▸ **The exercise**:
Copy the entries below verbatim, from the line with "scientific name: Dictyotus caenosus" up to and including the line with "genus: Haemorhous". Leave the pictures out of your answer.

____________________

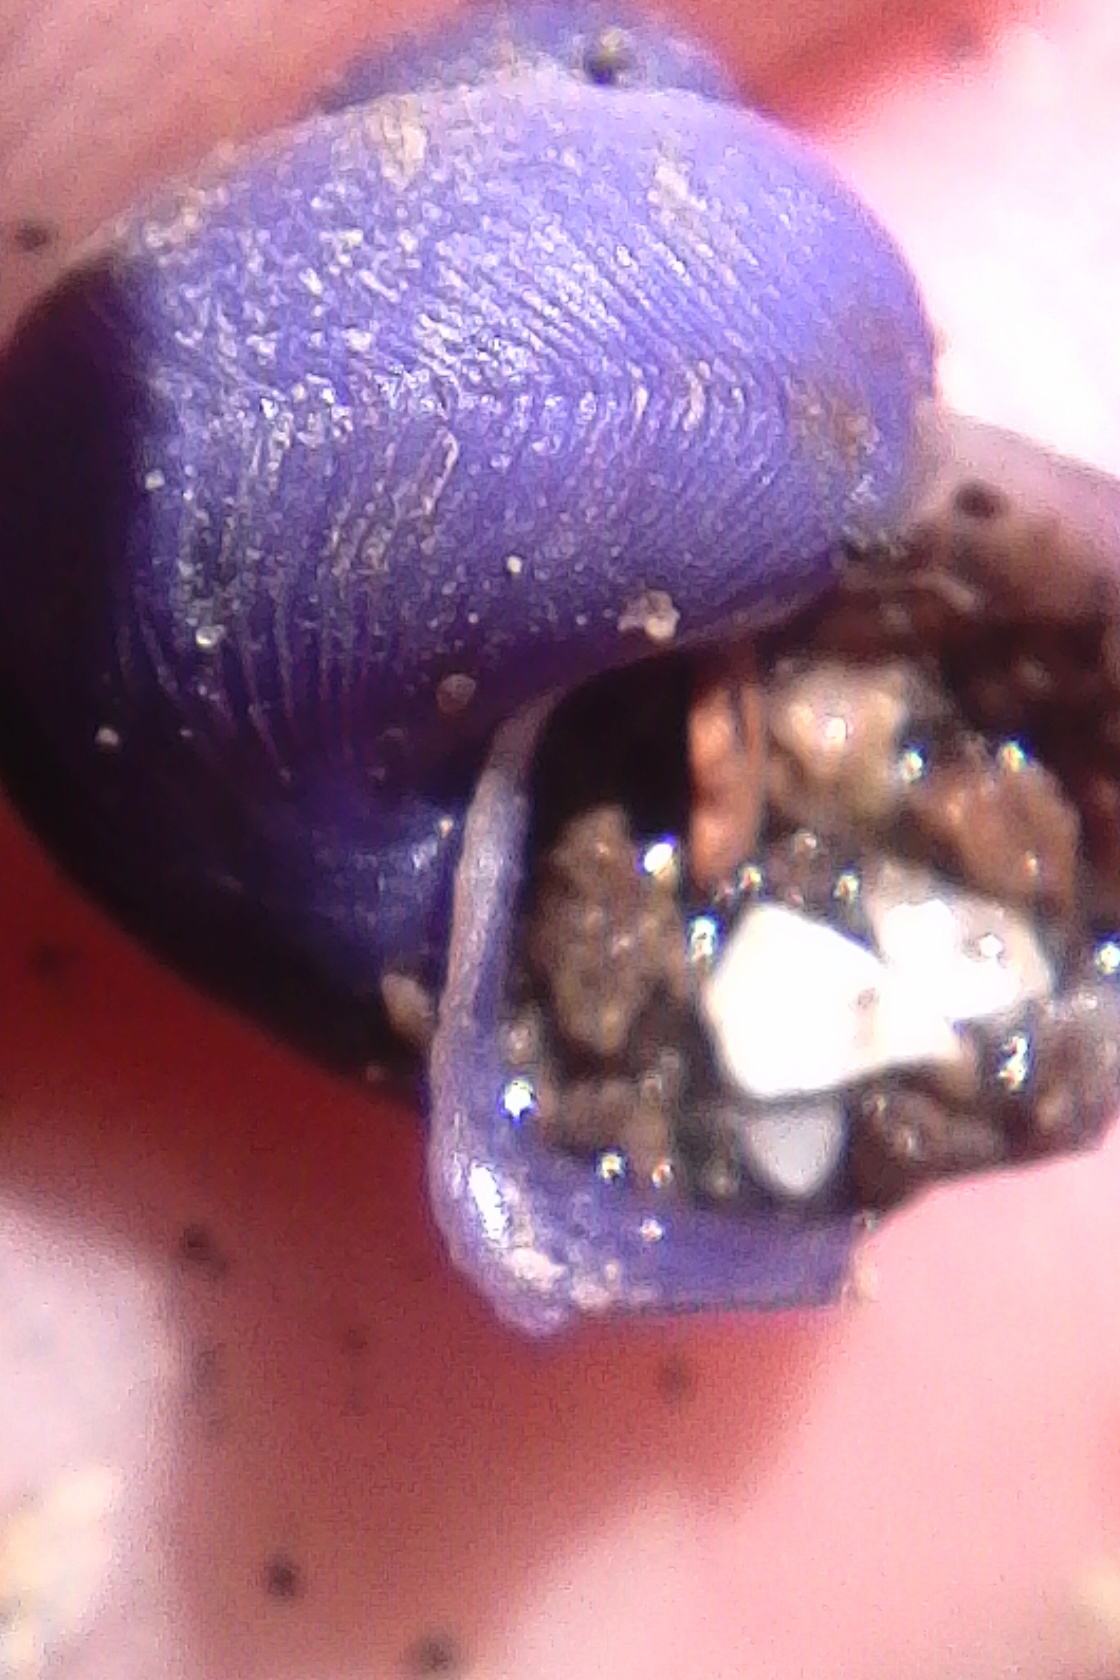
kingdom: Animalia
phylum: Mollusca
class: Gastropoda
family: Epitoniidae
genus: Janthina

____________________

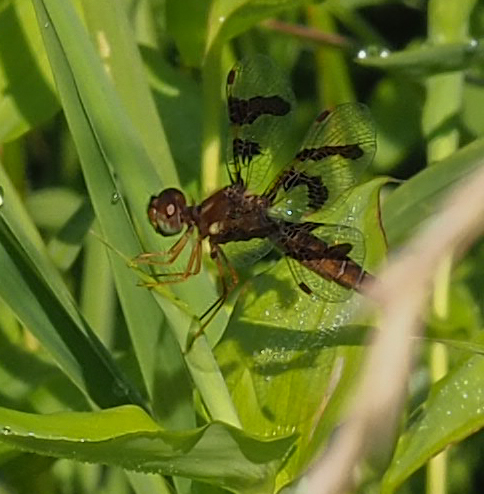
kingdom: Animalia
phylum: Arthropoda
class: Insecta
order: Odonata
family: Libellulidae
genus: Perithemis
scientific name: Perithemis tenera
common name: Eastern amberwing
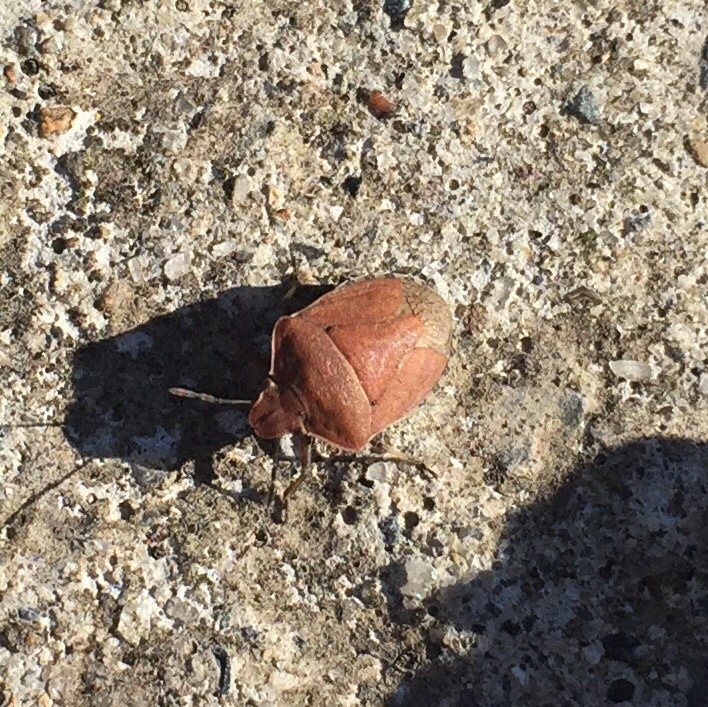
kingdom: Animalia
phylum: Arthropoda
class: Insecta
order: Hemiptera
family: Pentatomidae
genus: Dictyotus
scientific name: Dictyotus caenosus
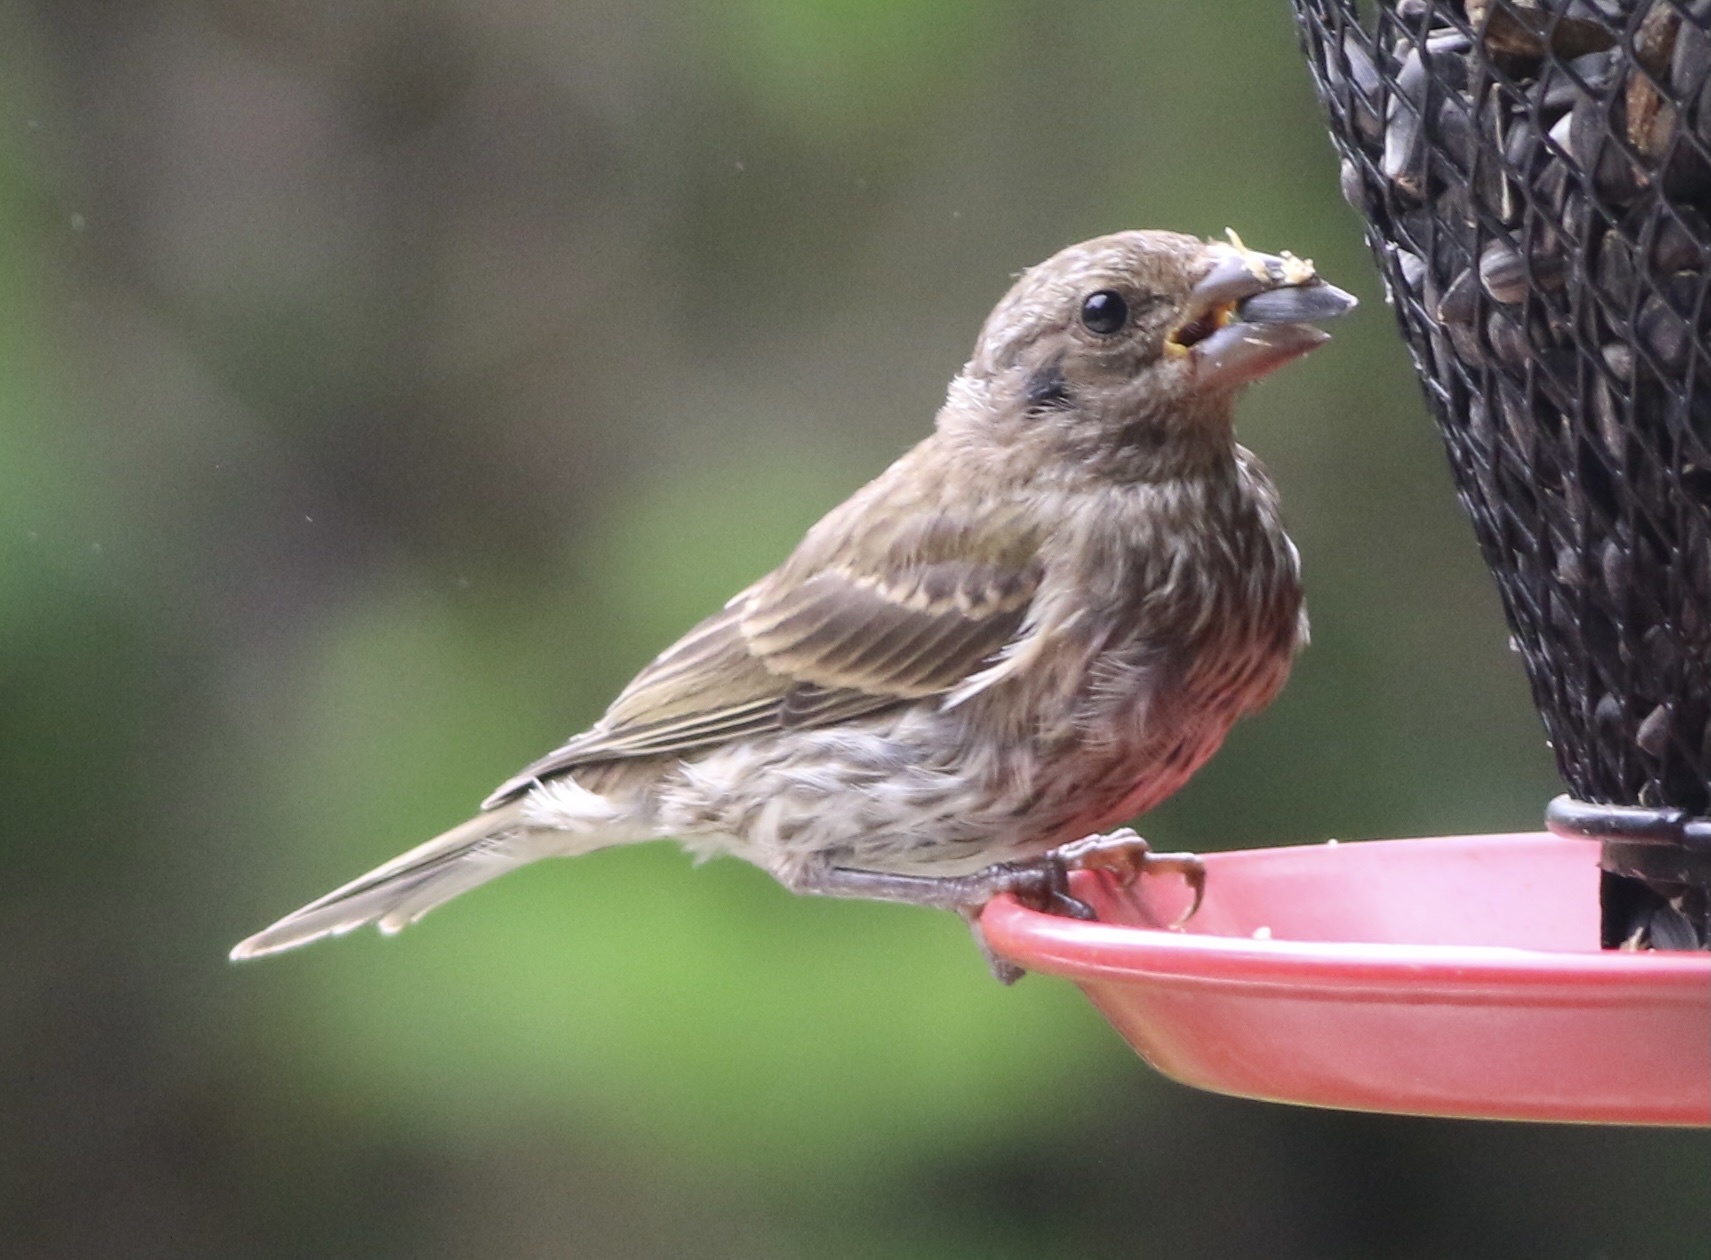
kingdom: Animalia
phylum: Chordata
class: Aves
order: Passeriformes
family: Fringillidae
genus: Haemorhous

____________________

▸ **Output for this task**:
scientific name: Dictyotus caenosus
kingdom: Animalia
phylum: Chordata
class: Aves
order: Passeriformes
family: Fringillidae
genus: Haemorhous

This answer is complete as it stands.